Connection error when running on a cluster (Compute Canada)


I am trying to run wandb in a cluster environment (ComputeCanada), but I get a connection error.

When I run the code provided in wandb Quickstart webpage on my laptop, I can see the loss and accuracy charts in my project section on the Wandb browser, and everything works fine. However, when I run the same code on a cluster (ComputeCanada), I get the following error:

I have already verified that I have successfully logged in to my wandb account in the cluster:

import wandb
wandb: Currently logged in as: pparv056. Use wandb login --relogin to force relogin

Please let me know how I can solve this problem.
Thanks for your time in advance.

Hi Payam,

Thank you for reaching out. We’ll check this on our end and we’ll get back to you for updates.

Carlo Argel

Hi @pparv056

It seems like you’re encountering a network issue while trying to use wandb in a cluster environment. Here are a few suggestions that might help:

  1. Upgrade your SSL certificate: If you’re running the script on an Ubuntu server, run update-ca-certificates. Wandb can’t sync training logs without a valid SSL certificate because it’s a security vulnerability.
  2. Offline mode: If your network is flaky, you can run training in offline mode and sync the files to wandb from a machine that has Internet access. You can set the environment variable WANDB_MODE=offline to disable wandb syncing temporarily.
  3. Private Hosting: If the network issues persist, you might want to consider using W&B Private Hosting, which operates on your machine and doesn’t sync files to the cloud servers.
  4. SSL CERTIFICATE_VERIFY_FAILED: This error could be due to your company’s firewall. You can set up local CAs and then use: export REQUESTS_CA_BUNDLE=/etc/ssl/certs/ca-certificates.crt
  5. wandb Settings: If you’re using wandb version 0.13.0 or later, you can try changing the start method to “fork” using wandb.init(settings=wandb.Settings(start_method="fork")). For versions prior to 0.13.0, you can try using wandb.init(settings=wandb.Settings(start_method="thread")).

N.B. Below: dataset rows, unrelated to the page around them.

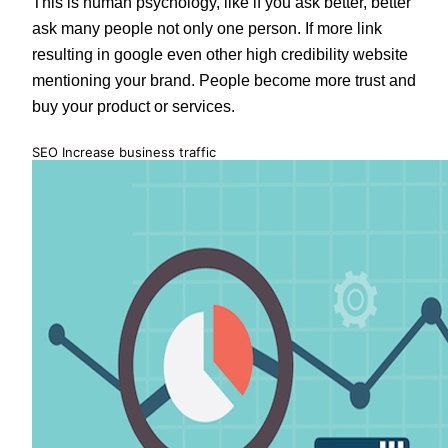
This is human psychology, like if you ask better, better
ask many people not only one person. If more link
resulting in google even other high credibility website
mentioning your brand. People become more trust and
buy your product or services.
SEO Increase business traffic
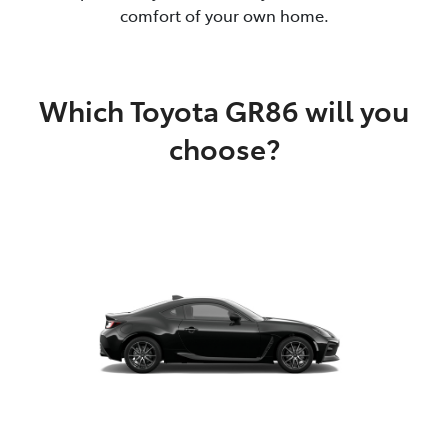
comfort of your own home.
Which Toyota GR86 will you
choose?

Please try these suggestions and see if they resolve your issue. If the problem persists, I recommend reaching out to Weights & Biases support or community forums for further assistance.

Hi @pparv056 ,

I just want to follow up if you still need more assistance with this.

Carlo Argel

Hi @pparv056 , since we have not heard back from you we are going to close this request. If you would like to re-open the conversation, please let us know!

This topic was automatically closed 60 days after the last reply. New replies are no longer allowed.